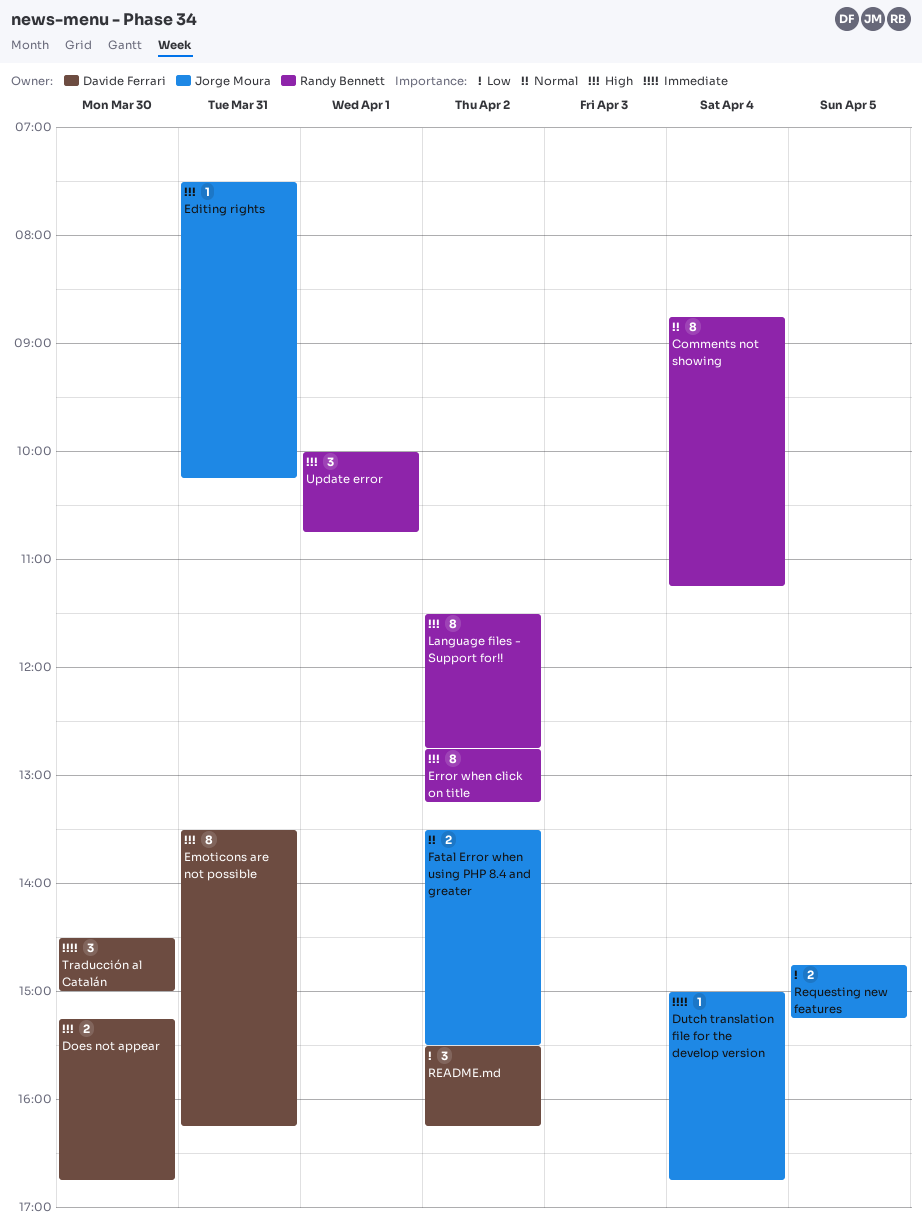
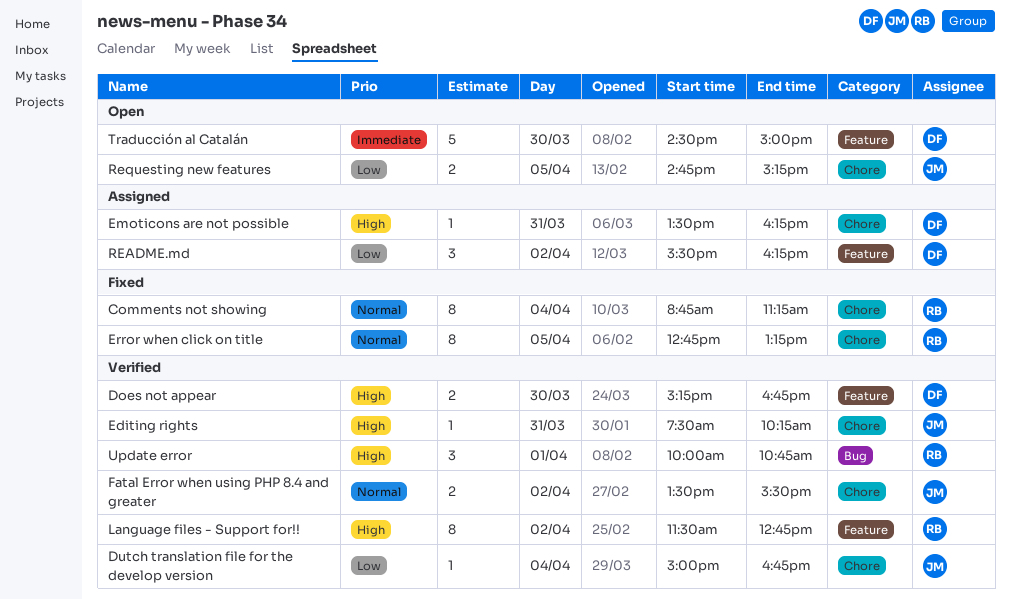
Dutch translation file for the develop version, priority: Immediate -> Low
Emoticons are not possible, estimate: 8 -> 1
Error when click on title, priority: High -> Normal
Error when click on title, day: Apr 2 -> Apr 5
Traducción al Catalán, estimate: 3 -> 5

▬▬▬▬▬▬▬▬▬▬

WHAT THE TASK ASKS: Pictures are not part of the copy. Return every record exactly.

REPLY TO THE TASK:
Dutch translation file for the develop version, priority: Immediate -> Low
Emoticons are not possible, estimate: 8 -> 1
Error when click on title, priority: High -> Normal
Error when click on title, day: Apr 2 -> Apr 5
Traducción al Catalán, estimate: 3 -> 5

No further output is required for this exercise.